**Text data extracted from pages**
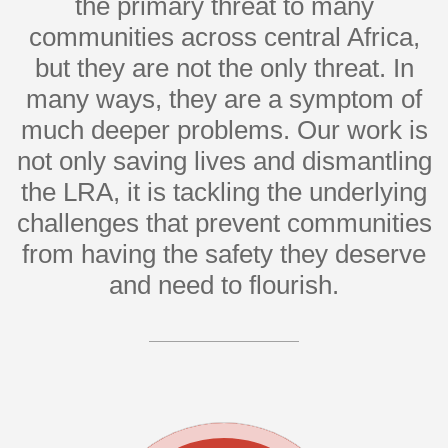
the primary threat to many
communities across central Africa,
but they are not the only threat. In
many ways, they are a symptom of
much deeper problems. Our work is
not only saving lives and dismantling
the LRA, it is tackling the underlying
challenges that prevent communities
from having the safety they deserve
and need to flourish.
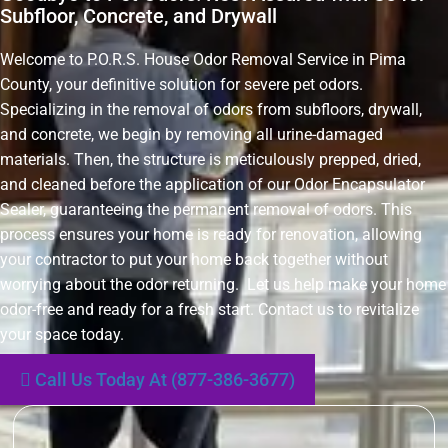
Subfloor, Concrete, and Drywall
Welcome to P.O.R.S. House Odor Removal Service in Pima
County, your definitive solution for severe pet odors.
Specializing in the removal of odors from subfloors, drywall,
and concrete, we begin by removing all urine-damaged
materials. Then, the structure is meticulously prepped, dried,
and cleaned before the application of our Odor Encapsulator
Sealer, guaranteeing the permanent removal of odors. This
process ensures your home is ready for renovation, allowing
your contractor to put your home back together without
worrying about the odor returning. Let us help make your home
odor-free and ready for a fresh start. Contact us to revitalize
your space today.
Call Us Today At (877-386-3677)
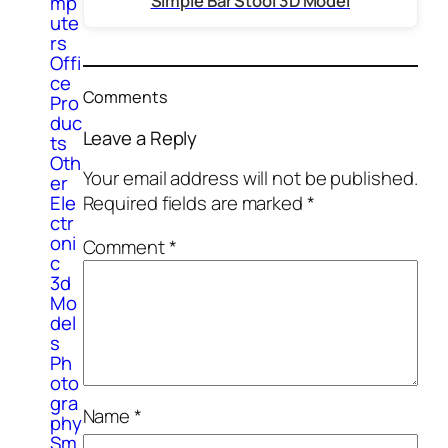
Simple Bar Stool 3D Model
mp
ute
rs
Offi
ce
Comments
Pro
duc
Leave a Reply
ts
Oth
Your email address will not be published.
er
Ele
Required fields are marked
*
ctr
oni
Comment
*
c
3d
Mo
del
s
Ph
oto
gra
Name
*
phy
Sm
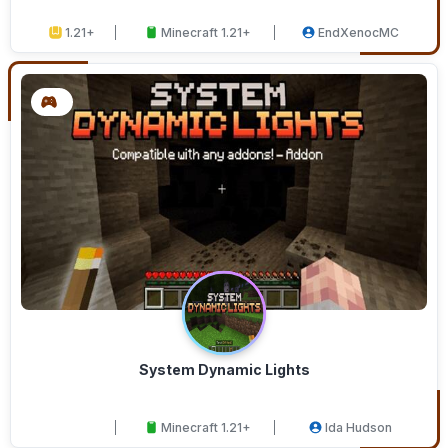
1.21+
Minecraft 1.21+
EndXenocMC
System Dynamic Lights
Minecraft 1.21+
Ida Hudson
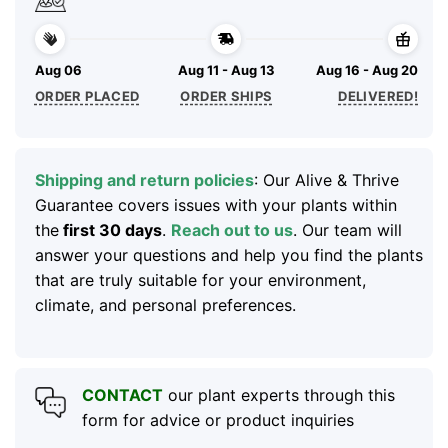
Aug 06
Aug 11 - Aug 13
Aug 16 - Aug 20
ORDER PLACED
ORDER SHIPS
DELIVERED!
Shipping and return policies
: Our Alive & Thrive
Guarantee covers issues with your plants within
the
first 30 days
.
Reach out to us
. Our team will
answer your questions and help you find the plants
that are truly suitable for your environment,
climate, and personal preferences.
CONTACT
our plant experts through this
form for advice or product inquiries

---

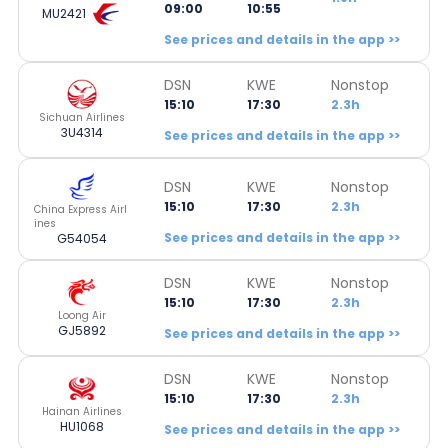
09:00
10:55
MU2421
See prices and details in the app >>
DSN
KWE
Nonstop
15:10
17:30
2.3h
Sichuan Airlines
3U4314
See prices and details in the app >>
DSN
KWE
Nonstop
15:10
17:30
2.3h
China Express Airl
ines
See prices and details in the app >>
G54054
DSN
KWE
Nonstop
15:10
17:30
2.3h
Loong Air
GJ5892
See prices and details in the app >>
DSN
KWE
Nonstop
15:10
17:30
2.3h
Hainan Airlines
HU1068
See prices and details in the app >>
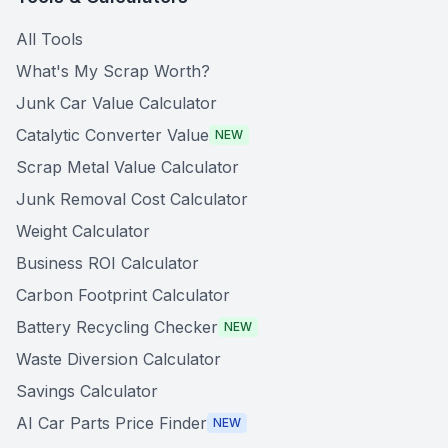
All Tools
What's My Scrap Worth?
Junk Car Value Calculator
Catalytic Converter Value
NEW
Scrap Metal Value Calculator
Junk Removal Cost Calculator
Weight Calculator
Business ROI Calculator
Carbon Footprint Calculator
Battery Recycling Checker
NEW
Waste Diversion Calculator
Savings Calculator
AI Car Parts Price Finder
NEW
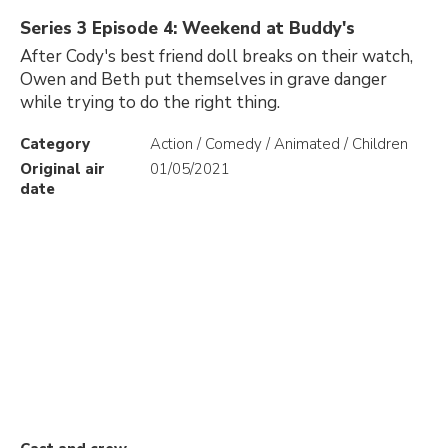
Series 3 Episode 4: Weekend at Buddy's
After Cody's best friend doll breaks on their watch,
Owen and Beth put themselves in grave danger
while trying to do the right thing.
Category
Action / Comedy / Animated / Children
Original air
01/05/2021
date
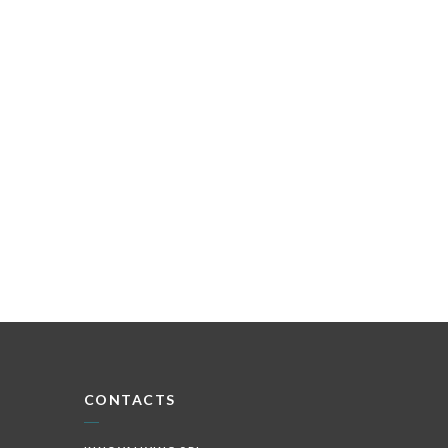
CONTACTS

**Directions for this task**
How many lines in the entries above contain the string "odors"? Case counts, so match uppercase and lowercase letters exactly, and reply with the number alone.

**Task answer**
3